→ What is needed
Exactly as given, repeat all of the entries.
-------- Given information --------
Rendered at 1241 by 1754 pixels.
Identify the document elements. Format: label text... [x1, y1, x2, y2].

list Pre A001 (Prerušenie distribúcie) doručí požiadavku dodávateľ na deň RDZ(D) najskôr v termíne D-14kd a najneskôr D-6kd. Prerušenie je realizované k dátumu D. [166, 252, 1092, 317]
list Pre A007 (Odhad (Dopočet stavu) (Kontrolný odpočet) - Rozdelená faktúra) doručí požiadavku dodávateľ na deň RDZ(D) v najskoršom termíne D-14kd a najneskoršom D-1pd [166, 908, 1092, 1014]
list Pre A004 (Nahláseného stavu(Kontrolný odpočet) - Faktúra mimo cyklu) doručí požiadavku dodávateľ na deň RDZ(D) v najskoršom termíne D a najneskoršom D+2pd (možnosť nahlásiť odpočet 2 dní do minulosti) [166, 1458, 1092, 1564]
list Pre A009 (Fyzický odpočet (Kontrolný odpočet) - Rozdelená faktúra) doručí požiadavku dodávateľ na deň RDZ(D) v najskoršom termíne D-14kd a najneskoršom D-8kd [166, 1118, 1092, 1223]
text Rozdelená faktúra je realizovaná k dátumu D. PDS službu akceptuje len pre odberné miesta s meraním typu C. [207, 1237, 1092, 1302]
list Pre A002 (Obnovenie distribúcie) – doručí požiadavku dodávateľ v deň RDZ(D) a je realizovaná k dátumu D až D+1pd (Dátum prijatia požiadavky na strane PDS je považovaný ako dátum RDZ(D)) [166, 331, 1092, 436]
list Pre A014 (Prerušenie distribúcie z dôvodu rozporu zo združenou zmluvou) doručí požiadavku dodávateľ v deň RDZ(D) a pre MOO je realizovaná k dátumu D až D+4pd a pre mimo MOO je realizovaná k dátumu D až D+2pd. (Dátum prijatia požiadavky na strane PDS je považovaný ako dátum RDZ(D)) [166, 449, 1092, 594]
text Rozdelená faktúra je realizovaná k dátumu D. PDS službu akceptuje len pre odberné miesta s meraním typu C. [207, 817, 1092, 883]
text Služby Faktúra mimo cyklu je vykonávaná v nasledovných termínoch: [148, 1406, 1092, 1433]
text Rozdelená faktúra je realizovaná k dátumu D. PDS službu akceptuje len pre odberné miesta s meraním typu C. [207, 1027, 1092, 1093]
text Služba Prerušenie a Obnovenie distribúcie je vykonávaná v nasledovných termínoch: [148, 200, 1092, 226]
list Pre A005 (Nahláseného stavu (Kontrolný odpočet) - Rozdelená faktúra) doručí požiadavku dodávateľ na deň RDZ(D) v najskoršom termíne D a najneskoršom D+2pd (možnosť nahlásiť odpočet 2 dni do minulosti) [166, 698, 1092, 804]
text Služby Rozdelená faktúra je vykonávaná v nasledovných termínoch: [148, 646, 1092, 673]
--------
→ Answer below
Rendered at 1241 by 1754 pixels.
Identify the document elements. Format: label text... [x1, y1, x2, y2].

list Pre A001 (Prerušenie distribúcie) doručí požiadavku dodávateľ na deň RDZ(D) najskôr v termíne D-14kd a najneskôr D-6kd. Prerušenie je realizované k dátumu D. [166, 252, 1092, 317]
list Pre A007 (Odhad (Dopočet stavu) (Kontrolný odpočet) - Rozdelená faktúra) doručí požiadavku dodávateľ na deň RDZ(D) v najskoršom termíne D-14kd a najneskoršom D-1pd [166, 908, 1092, 1014]
list Pre A004 (Nahláseného stavu(Kontrolný odpočet) - Faktúra mimo cyklu) doručí požiadavku dodávateľ na deň RDZ(D) v najskoršom termíne D a najneskoršom D+2pd (možnosť nahlásiť odpočet 2 dní do minulosti) [166, 1458, 1092, 1564]
list Pre A009 (Fyzický odpočet (Kontrolný odpočet) - Rozdelená faktúra) doručí požiadavku dodávateľ na deň RDZ(D) v najskoršom termíne D-14kd a najneskoršom D-8kd [166, 1118, 1092, 1223]
text Rozdelená faktúra je realizovaná k dátumu D. PDS službu akceptuje len pre odberné miesta s meraním typu C. [207, 1237, 1092, 1302]
list Pre A002 (Obnovenie distribúcie) – doručí požiadavku dodávateľ v deň RDZ(D) a je realizovaná k dátumu D až D+1pd (Dátum prijatia požiadavky na strane PDS je považovaný ako dátum RDZ(D)) [166, 331, 1092, 436]
list Pre A014 (Prerušenie distribúcie z dôvodu rozporu zo združenou zmluvou) doručí požiadavku dodávateľ v deň RDZ(D) a pre MOO je realizovaná k dátumu D až D+4pd a pre mimo MOO je realizovaná k dátumu D až D+2pd. (Dátum prijatia požiadavky na strane PDS je považovaný ako dátum RDZ(D)) [166, 449, 1092, 594]
text Rozdelená faktúra je realizovaná k dátumu D. PDS službu akceptuje len pre odberné miesta s meraním typu C. [207, 817, 1092, 883]
text Služby Faktúra mimo cyklu je vykonávaná v nasledovných termínoch: [148, 1406, 1092, 1433]
text Rozdelená faktúra je realizovaná k dátumu D. PDS službu akceptuje len pre odberné miesta s meraním typu C. [207, 1027, 1092, 1093]
text Služba Prerušenie a Obnovenie distribúcie je vykonávaná v nasledovných termínoch: [148, 200, 1092, 226]
list Pre A005 (Nahláseného stavu (Kontrolný odpočet) - Rozdelená faktúra) doručí požiadavku dodávateľ na deň RDZ(D) v najskoršom termíne D a najneskoršom D+2pd (možnosť nahlásiť odpočet 2 dni do minulosti) [166, 698, 1092, 804]
text Služby Rozdelená faktúra je vykonávaná v nasledovných termínoch: [148, 646, 1092, 673]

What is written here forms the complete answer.